-------- Texte d'étude

Souvent décriée, l’irrigation est indispensable pour assurer la souveraineté alimentaire du pays. Pour démystifier cette pratique, Irrigants de France a convié la presse en Charente le 9 juillet sur les exploitations de Guillaume Chamouleau et Christian Daniau.

Réserve d'eau en Charente.
Réserve d'eau en Charente.
© Pascale Dumont

Aujourd’hui en France seul ¼ des cultures de maïs est irrigué. Pourtant, la plante aux nombreuses utilisations, parfois méconnues (peinture, produits cosmétiques, …) est régulièrement la cible d’attaques concernant son besoin en eau. Entre contrevérités et questionnements sociétaux, Irrigants de France a choisi la démonstration par l’exemple en conviant la presse sur deux exploitations charentaises.

----------------

--- Consigne A ---
Recopiez à l'identique les lignes du listing, de la première jusqu'à celle qui contient « सुचारू रूप से », cette dernière comprise.

-------- Listing à traiter

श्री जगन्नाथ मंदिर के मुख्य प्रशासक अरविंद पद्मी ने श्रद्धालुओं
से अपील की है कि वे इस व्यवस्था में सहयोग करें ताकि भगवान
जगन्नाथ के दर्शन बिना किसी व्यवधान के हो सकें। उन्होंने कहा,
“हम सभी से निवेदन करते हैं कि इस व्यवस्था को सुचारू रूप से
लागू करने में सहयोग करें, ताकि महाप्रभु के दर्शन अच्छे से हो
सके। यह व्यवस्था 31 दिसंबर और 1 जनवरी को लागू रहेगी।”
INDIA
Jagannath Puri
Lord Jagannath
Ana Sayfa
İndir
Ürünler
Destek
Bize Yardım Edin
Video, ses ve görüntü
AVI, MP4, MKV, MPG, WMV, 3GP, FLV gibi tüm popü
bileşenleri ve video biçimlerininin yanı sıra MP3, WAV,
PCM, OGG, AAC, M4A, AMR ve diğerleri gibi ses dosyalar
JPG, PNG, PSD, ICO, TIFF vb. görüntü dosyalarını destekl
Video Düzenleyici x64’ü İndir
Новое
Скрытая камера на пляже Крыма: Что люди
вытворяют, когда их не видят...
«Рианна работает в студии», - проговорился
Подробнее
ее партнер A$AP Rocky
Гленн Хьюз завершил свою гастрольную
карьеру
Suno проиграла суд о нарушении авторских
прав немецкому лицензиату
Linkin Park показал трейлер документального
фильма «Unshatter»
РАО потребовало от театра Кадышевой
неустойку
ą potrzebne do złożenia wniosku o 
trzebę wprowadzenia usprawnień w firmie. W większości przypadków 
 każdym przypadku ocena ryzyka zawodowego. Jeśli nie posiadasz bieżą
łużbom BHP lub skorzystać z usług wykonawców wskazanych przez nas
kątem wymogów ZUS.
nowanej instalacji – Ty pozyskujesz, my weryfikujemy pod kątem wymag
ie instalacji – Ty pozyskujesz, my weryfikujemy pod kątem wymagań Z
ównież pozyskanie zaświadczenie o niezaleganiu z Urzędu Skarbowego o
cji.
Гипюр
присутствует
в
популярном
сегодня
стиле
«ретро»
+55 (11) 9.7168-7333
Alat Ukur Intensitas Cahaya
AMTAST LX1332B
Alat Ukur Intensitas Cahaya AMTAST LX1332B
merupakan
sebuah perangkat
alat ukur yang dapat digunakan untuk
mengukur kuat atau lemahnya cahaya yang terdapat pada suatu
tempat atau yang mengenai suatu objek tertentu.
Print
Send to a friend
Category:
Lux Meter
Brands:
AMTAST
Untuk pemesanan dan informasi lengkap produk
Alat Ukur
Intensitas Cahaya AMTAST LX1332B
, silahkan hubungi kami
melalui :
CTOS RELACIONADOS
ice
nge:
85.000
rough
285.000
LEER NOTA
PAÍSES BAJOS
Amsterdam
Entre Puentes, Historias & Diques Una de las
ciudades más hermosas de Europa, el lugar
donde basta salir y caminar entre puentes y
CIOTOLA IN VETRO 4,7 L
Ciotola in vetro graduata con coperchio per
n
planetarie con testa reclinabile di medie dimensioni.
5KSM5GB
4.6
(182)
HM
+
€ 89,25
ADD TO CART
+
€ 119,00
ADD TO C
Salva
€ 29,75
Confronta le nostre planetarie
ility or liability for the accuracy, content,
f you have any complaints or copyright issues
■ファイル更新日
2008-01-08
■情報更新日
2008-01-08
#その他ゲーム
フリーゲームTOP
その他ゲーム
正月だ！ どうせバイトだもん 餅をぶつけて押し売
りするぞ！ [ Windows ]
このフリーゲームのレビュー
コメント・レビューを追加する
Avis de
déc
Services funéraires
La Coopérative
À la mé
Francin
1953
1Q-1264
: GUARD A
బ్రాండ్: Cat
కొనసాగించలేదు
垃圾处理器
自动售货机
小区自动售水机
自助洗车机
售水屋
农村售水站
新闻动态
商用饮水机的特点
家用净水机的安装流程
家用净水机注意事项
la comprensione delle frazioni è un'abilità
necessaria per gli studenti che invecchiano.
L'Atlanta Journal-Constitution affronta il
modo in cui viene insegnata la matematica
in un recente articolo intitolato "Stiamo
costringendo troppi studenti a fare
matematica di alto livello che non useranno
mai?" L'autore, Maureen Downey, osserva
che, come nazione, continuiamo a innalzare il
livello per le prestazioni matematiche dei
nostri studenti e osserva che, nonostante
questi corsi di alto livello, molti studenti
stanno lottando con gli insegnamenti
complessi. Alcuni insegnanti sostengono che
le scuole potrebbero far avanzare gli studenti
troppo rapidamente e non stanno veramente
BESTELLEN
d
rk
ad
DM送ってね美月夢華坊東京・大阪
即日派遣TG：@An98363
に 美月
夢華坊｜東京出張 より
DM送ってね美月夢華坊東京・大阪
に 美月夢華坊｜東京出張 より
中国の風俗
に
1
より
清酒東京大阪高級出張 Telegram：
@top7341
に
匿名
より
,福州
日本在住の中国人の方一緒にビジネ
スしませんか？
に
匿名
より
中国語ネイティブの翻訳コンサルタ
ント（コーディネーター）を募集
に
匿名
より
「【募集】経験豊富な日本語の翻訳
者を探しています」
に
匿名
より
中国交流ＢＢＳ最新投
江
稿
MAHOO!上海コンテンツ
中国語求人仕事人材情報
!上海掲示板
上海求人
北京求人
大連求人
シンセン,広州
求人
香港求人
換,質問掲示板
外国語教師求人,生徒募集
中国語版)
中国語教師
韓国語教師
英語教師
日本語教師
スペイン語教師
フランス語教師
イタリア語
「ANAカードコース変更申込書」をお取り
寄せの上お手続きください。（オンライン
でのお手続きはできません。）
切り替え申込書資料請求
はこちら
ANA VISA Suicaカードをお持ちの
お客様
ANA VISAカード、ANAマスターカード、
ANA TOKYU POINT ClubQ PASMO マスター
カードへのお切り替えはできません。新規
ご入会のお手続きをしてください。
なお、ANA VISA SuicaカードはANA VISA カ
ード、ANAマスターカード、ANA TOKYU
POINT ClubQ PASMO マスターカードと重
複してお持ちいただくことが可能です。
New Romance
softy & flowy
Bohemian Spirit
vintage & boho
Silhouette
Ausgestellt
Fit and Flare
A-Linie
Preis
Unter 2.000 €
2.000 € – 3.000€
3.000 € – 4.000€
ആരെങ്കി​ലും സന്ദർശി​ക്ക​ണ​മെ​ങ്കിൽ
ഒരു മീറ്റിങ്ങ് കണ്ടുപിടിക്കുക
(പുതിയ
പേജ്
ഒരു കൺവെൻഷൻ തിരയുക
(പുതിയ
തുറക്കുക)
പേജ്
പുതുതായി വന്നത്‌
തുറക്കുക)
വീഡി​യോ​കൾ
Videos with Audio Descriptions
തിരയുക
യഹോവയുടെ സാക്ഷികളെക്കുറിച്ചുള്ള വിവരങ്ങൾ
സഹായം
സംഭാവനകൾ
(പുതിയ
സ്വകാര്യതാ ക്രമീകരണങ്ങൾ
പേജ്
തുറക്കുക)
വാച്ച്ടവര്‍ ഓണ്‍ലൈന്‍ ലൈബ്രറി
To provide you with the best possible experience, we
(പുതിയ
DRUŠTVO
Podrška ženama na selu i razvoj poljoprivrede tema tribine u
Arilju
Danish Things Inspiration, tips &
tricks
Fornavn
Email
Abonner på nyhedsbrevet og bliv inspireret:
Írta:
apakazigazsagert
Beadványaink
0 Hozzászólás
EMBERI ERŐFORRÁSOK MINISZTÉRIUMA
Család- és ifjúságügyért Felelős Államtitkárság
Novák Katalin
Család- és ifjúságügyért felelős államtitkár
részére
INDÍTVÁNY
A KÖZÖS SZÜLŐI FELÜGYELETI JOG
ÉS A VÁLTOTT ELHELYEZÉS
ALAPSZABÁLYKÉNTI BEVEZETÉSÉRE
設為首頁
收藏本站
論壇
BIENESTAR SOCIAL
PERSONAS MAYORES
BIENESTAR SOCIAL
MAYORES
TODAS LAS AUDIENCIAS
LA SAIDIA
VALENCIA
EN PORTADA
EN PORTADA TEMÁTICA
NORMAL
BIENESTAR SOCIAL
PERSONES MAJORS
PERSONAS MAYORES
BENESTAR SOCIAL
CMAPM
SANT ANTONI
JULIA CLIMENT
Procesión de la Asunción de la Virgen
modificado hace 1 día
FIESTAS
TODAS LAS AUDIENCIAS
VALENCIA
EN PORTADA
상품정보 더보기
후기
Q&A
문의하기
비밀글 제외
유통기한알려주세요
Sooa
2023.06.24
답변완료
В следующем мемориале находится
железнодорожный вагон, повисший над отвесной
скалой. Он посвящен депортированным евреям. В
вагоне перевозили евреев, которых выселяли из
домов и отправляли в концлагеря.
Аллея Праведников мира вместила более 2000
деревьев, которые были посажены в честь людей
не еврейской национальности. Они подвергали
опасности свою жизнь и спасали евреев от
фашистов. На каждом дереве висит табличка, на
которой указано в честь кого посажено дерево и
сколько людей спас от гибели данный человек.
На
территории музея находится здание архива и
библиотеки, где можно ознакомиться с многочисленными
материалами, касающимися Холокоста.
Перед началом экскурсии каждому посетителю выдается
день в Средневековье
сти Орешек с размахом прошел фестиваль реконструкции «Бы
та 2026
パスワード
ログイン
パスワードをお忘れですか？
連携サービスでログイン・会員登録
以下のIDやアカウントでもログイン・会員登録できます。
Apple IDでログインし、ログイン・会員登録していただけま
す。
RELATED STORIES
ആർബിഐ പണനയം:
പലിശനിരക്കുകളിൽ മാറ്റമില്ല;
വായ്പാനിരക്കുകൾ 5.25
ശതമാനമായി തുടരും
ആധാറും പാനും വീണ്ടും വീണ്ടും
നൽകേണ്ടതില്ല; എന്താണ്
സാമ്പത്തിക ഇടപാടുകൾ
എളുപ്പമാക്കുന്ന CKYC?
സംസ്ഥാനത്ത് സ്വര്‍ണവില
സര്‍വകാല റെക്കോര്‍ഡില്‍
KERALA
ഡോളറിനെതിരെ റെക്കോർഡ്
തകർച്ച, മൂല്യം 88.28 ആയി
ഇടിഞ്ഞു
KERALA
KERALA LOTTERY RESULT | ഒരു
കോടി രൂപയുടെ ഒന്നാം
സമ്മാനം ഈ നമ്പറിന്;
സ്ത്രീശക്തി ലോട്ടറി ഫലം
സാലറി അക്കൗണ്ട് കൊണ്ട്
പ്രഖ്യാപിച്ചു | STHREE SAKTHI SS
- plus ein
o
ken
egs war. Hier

----------------

--- Consigne B ---
Reprenez le passage du texte sur l'irrigation allant de « Souvent décriée, l’irrigation » à « et Christian Daniau. », en substituant « les journalistes » à « la presse ».

--- Réponse attendue A ---
श्री जगन्नाथ मंदिर के मुख्य प्रशासक अरविंद पद्मी ने श्रद्धालुओं
से अपील की है कि वे इस व्यवस्था में सहयोग करें ताकि भगवान
जगन्नाथ के दर्शन बिना किसी व्यवधान के हो सकें। उन्होंने कहा,
“हम सभी से निवेदन करते हैं कि इस व्यवस्था को सुचारू रूप से

--- Réponse attendue B ---
Souvent décriée, l’irrigation est indispensable pour assurer la souveraineté alimentaire du pays. Pour démystifier cette pratique, Irrigants de France a convié les journalistes en Charente le 9 juillet sur les exploitations de Guillaume Chamouleau et Christian Daniau.